In Polyester, Francine Fishpaw (Divine) presides over a bunch rowdier by far than any Dark Age cavalry. Her husband runs a movie house specializing in kiddie porn; her daughter trucks around with vicious punks; her son is a criminally insane foot fetishist. Only Todd Tomorrow (Tab Hunter), Francine's dream lover, offers any hope for spiritual regeneration, for he is everything her husband is not: handsome, slim, roughly debonair, and the owner of an art drive-in that shows Marguerite Duras triple bills. Best of all, he is in love with her . . . or so it seems. Francine should have known something would go wrong. She has, literally, a nose for trouble--and so has the film. Polyester is the first motion picture in Odorama, a wondrous screen gimmick that allows the movie audience to smell what Francine does. Discretion and good taste preclude revelation of the specific odors unleashed here, but be warned: this film isn't rated R for roses.

Tacky, tacky, tacky. That is the aim and the achievement of Writer-Director Waters. The decor in Francine's home looks to be straight out of Lesser Homes and Gargoyles; her husband breakfasts on Pepsi and Kix; the family dog leaves the message GOODBYE CRUEL WORLD and hangs itself from the refrigerator door. As with most farce, the movie sags when it runs out of middle-class icons to desecrate. But for any suitably depraved moviegoer, it offers as many honest laughs as Airplane! It's a vision of Baltimore that H.L. Mencken might have loved. As the polyester queen, Divine is woman enough for two--a fleshly-fantasy Miss Piggy. And in one sense, Waters' picture is unique: it's as if you'd never smelled a movie before.

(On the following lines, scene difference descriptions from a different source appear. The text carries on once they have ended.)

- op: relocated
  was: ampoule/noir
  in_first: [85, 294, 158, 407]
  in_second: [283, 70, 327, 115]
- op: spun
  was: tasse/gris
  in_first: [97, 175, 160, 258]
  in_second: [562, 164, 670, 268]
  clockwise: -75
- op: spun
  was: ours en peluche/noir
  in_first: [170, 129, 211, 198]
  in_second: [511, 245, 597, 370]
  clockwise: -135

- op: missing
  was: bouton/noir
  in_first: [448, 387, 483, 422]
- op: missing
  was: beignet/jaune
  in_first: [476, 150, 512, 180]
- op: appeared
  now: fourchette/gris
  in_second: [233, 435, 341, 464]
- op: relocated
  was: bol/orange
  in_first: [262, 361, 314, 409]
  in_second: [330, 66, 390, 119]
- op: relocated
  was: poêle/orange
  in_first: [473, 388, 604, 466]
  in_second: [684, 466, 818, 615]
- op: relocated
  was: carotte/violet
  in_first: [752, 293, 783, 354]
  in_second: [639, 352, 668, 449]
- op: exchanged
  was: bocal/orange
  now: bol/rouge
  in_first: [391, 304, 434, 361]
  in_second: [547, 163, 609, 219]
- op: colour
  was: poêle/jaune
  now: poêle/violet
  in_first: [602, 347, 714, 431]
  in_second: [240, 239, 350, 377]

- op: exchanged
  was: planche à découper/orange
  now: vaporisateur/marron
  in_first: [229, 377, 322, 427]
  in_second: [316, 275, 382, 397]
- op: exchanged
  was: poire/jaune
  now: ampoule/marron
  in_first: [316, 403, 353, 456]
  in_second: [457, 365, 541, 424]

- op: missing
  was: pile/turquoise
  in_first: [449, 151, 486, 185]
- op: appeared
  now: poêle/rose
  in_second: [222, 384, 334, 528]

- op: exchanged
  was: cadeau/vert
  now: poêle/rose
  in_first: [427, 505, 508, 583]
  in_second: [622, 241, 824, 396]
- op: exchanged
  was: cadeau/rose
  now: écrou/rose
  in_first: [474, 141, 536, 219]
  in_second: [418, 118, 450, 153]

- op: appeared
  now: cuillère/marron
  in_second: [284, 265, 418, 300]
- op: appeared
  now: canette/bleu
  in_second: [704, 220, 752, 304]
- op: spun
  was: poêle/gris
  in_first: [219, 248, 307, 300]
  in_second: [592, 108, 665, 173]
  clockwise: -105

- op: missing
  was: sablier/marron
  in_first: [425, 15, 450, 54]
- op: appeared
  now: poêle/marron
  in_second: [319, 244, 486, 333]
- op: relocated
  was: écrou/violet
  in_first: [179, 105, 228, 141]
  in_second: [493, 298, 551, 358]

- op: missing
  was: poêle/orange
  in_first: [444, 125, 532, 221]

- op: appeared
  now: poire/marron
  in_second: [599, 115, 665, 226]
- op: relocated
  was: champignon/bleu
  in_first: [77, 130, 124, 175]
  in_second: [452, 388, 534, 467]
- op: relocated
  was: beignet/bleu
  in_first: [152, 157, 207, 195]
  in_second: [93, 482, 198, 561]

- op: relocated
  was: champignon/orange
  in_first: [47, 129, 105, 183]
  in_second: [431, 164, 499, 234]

In another sense, Polyester is like all independent films. Whether the director has reformist ideals or dreams of big bucks, whether his mogul is an arts council functionary or a local businessman looking for a tax write-off, the game of scrounging and scrambling must be played. Dawn of the Dead and The Dark End of the Street jump the same financial hurdles. Making movies and Making It may be, finally, the same thing. And sometimes It pays off. More than a few members of the New Hollywood elite--David Lynch (The Elephant Man), John Carpenter (Halloween), Martin Brest (Going in Style), Sean Cunningham (Friday the 13th), John Landis (The Blues Brothers)--got started in the business with pictures that cost $100,000 or less. It can be done. Just follow the advice of another ex-scrounger, Martin Scorsese: "You should just start working wherever you can! Get out, knock on every door, sneak into the studio. Drive counts. This is Hollywood." Scorsese might have added that, nowadays, Hollywood is wherever people with drive and dreams get together to make movies. So watch out, L.A. The next star-struck generation may just want to go Pittsburgh.